I had a lot of teachers and coaches in my high school years that I am grateful for, but none so much as my cross-country coach, Jack Lintz.
I could call him Coach, but we all just called him Jack. Some people might think that a team calling a coach by his first name would lead to a lack of respect, but that was not the case with Jack. Maybe that was because it was hard to disrespect a guy in his forties who could still outrun most of his very talented high school team.
Going by his first name was not the only thing that distinguished Jack from a lot of other coaches. He was calm and soft-spoken, and not given to profane-laced tirades if we were performing poorly. He motivated the team, but he also expected that you could motivate yourself. The training he provided us was fantastic, and we all knew that if we put the work in we would be good. For some of us, being trusted and treated in an adult manner was revelatory, and those of us who were competitors blossomed. Jack’s methods were hard to argue with. Our very small but very driven team managed to win back-to-back state championships in Ohio, and one of my teammates was an individual state champion.

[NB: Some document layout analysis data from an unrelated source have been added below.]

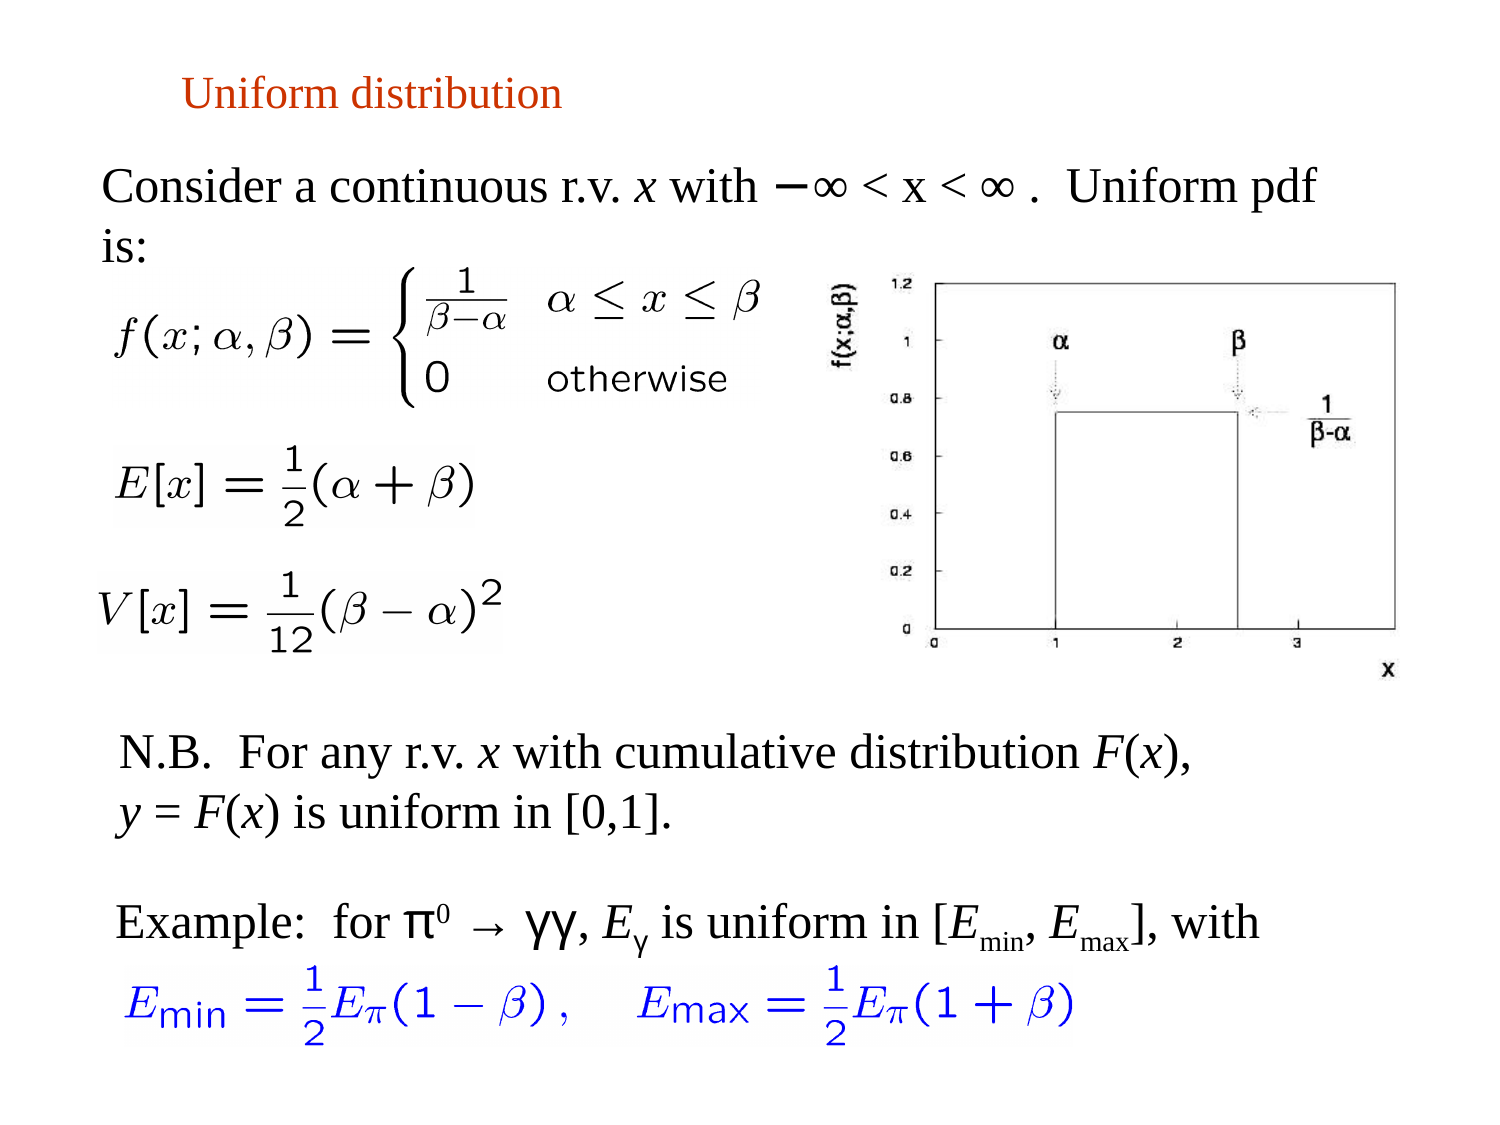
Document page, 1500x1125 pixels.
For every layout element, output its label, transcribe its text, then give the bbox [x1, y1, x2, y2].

picture [826, 272, 1400, 681]
picture [112, 445, 475, 528]
text_box Example: for π0 → γγ, Eγ is uniform in [Emin, Emax], with [100, 881, 1286, 965]
picture [123, 964, 1073, 1048]
title Uniform distribution [76, 54, 668, 126]
picture [111, 266, 761, 409]
picture [97, 571, 503, 654]
text_box N.B. For any r.v. x with cumulative distribution F(x), y = F(x) is uniform in [0,1]. [103, 711, 1221, 847]
text_box Consider a continuous r.v. x with −∞ < x < ∞ . Uniform pdf is: [86, 144, 1382, 280]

Running for Jack was great training for life. We learned that it takes time and training to become good, and that advanced preparation is important for meeting goals. Jack introduced us to mental training methods such as visualization that have proven valuable for success in the rest of life. I certainly do not run 500 miles in a summer any more, but I still get out enough to stay fit, and my positive experiences running for Northmont High School are part of why I still love to run. Many of Jack’s runners have gone on to run in college, and most have gone on to good lives. I am sure that many of them feel the same gratitude towards him that I do.